6 Perspectives and Open Questions

In this review, we have sought to document the considerable progress made in recent years in understanding the physiological and pathophysiological roles of NHE1 and NKCC1 in the heart, the brain, and the blood. Although these transporters are of pivotal importance in the return to tissue homeostasis following various forms of physiological stress, their excessive activity may, under certain pathophysiological conditions, be a major cause of cell damage and death. The overall aim of this review was to evaluate and compare the roles of NHE1 and NKCC1 in the detrimental events resulting from ischemia and severe hypoxia. Specifically, we addressed the similar roles of these transporters in [Na+]i overload leading to NCX reversal, increased [Ca2+]i, and consequent cell death via Ca2+-dependent mechanisms, including mitochondrial death pathways. As discussed above, this scheme contributes importantly to the detrimental roles of both of these transporters in ischemia and severe hypoxia in the heart and brain, and there is also evidence to suggest a role in the blood. However, in all of the three tissues, there is increasing evidence for a major involvement of a number of other mechanisms in NHE1- and NKCC1-mediated damage, including changes in pHi and cell volume, activation of MAPKs, and release of EAAs and ROS. Moreover, it appears that a complex interplay of multiple ischemia/hypoxia-activated signaling events mediates the activation of NHE1 and NKCC1 under these conditions, although the activation pathways are still incompletely described. The mechanisms leading to NHE1 and NKCC1 activation and the mechanisms by which activation of these transporters lead to cell damage and death in ischemia and severe hypoxia constitute potentially interesting targets for therapeutic intervention and should be a focus for future research in this clinically very important field.

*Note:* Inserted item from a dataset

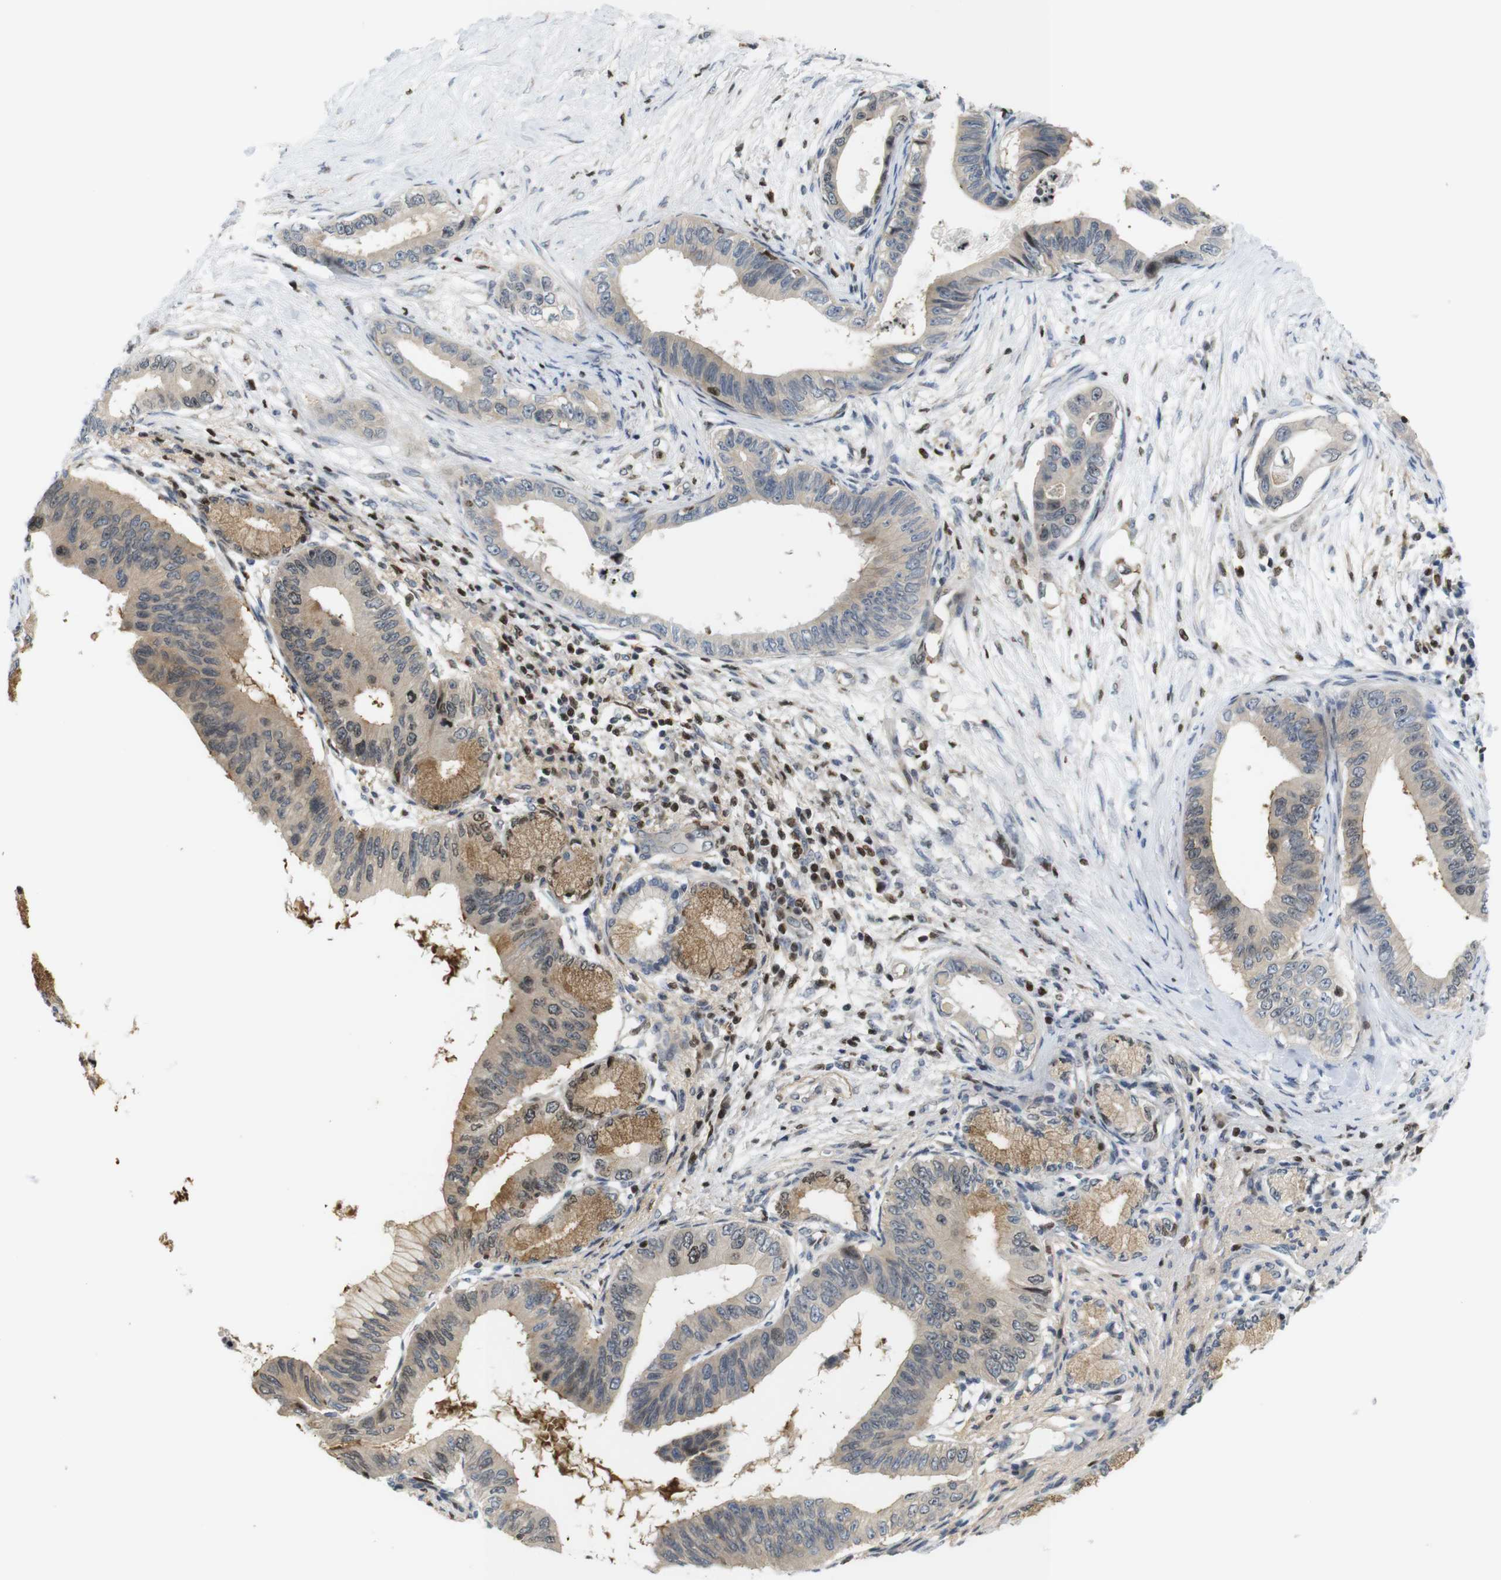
{"staining": {"intensity": "moderate", "quantity": "25%-75%", "location": "cytoplasmic/membranous,nuclear"}, "tissue": "pancreatic cancer", "cell_type": "Tumor cells", "image_type": "cancer", "snomed": [{"axis": "morphology", "description": "Adenocarcinoma, NOS"}, {"axis": "topography", "description": "Pancreas"}], "caption": "A high-resolution micrograph shows IHC staining of pancreatic cancer (adenocarcinoma), which shows moderate cytoplasmic/membranous and nuclear positivity in about 25%-75% of tumor cells.", "gene": "MBD1", "patient": {"sex": "male", "age": 77}}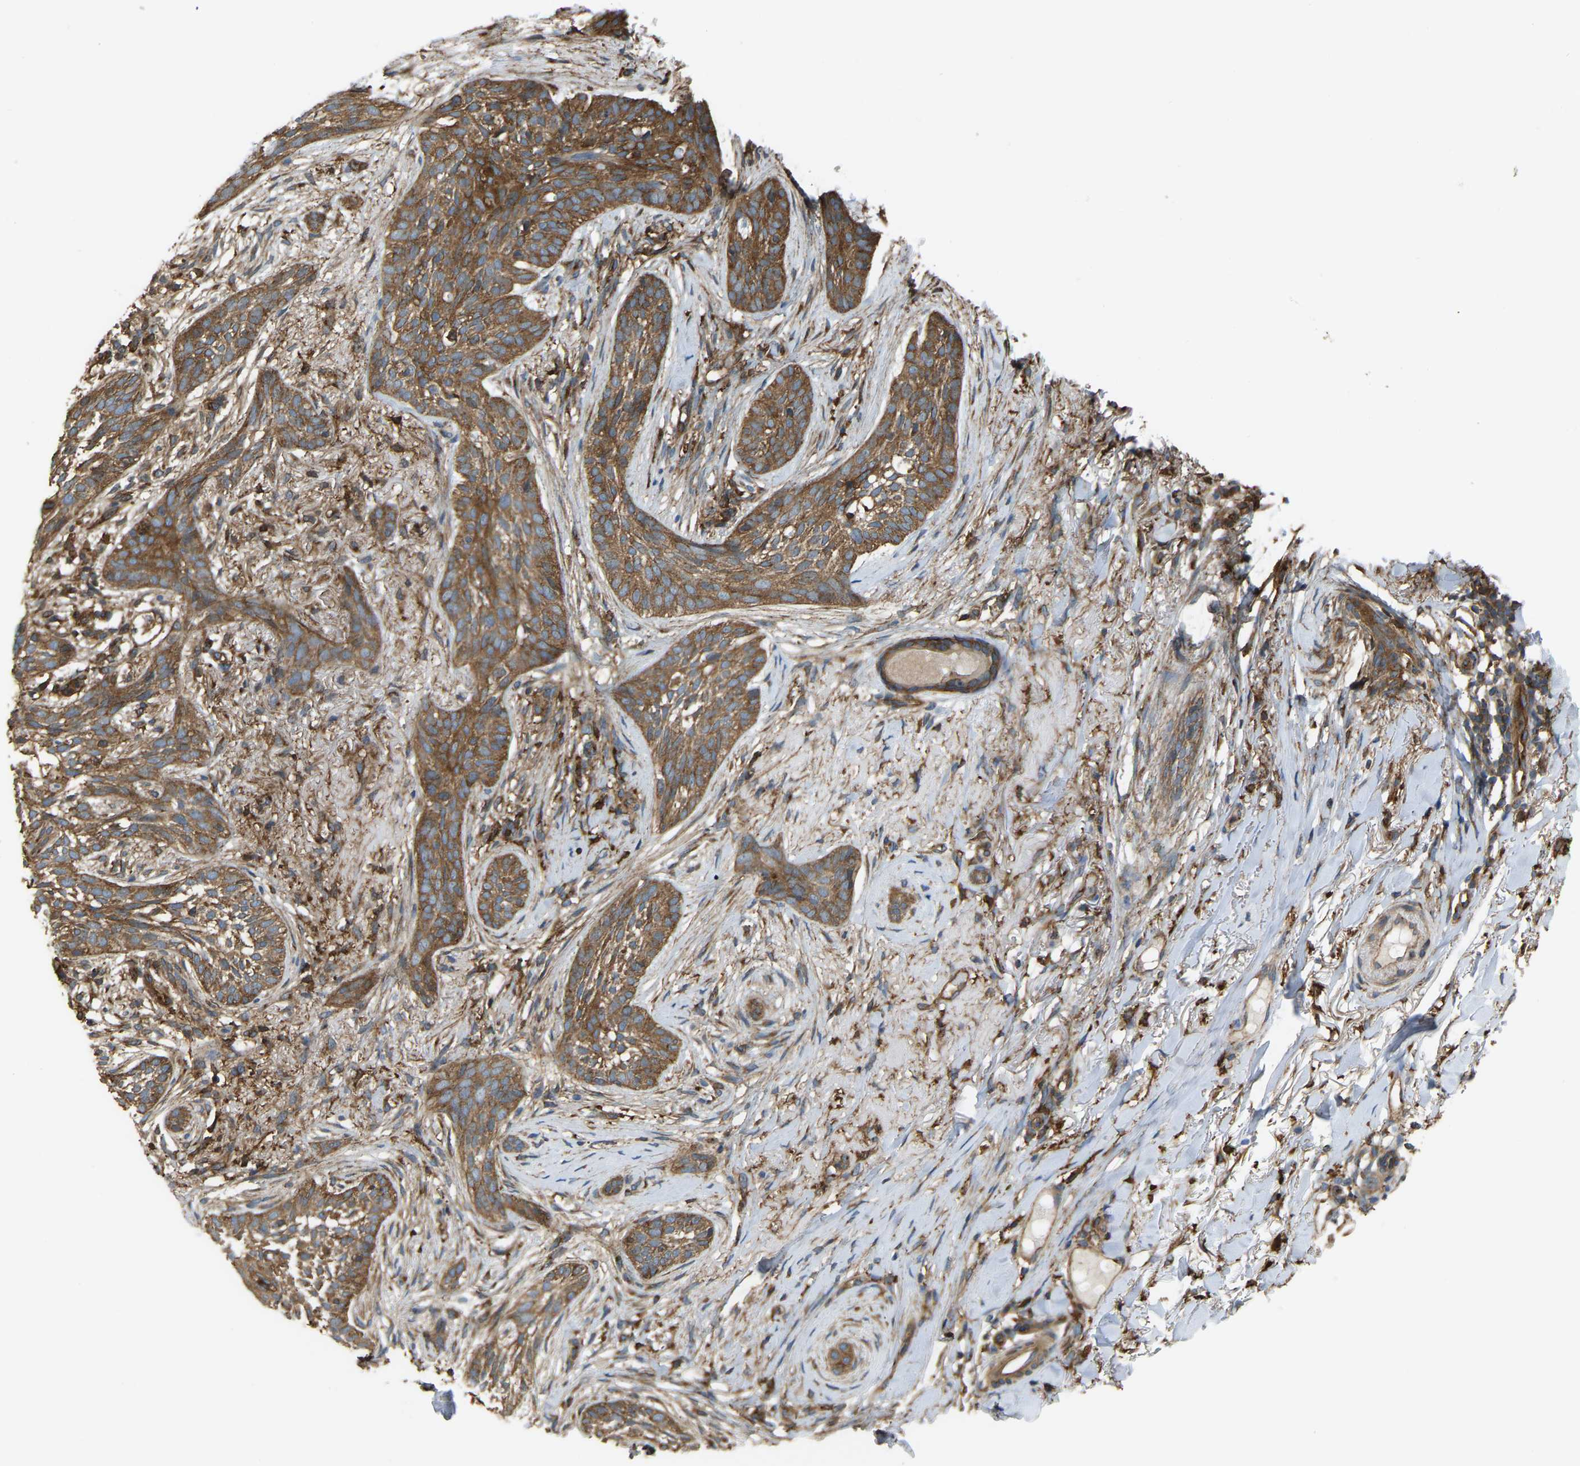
{"staining": {"intensity": "moderate", "quantity": ">75%", "location": "cytoplasmic/membranous"}, "tissue": "skin cancer", "cell_type": "Tumor cells", "image_type": "cancer", "snomed": [{"axis": "morphology", "description": "Basal cell carcinoma"}, {"axis": "topography", "description": "Skin"}], "caption": "Immunohistochemical staining of human skin basal cell carcinoma demonstrates medium levels of moderate cytoplasmic/membranous protein staining in about >75% of tumor cells.", "gene": "PICALM", "patient": {"sex": "female", "age": 88}}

Work in our laboratories cited above was supported by the National Institutes of Health Grants HL-21179 (to P. M. Cala), HL-56681 (to S. E. Anderson), and NS039953 (to M. E. O'Donnell); an American Heart Association Grant-in-Aid (to M. E. O'Donnell); External Research Program Grants from Philip Morris (to M. E. O'Donnell and S. E. Anderson); the Carlsberg Foundation Grant 0544/20 (to S. F. Pedersen); and the Danish Natural Science Research Council Grant 22–01-0055 (to S. F. Pedersen). The nuclear magnetic resonance spectrometer expense was funded, in part, by National Institutes of Health Grant RR02511 and National Science Foundation Grant PCM-8417289.


We apologize to those whose work, although relevant to this review, could not be cited because of space restrictions. The members of our labs are gratefully acknowledged for contributing unpublished data and stimulating discussions.


  • 1 The teleost RBC NHE is denoted βNHE for its β-adrenergic activation, yet it is much more homologous to NHE1 than to any other NHE isoform (in some cases, the homology between a given βNHE and an NHE1 is higher than between NHE1 orthologs from different species). Hence, βNHE will be grouped as an NHE1.

  • 2 It may be noted that SPAK is a regulator of NKCC1 (63, 87), and its role in ischemia-induced NKCC1 activation is yet unclear.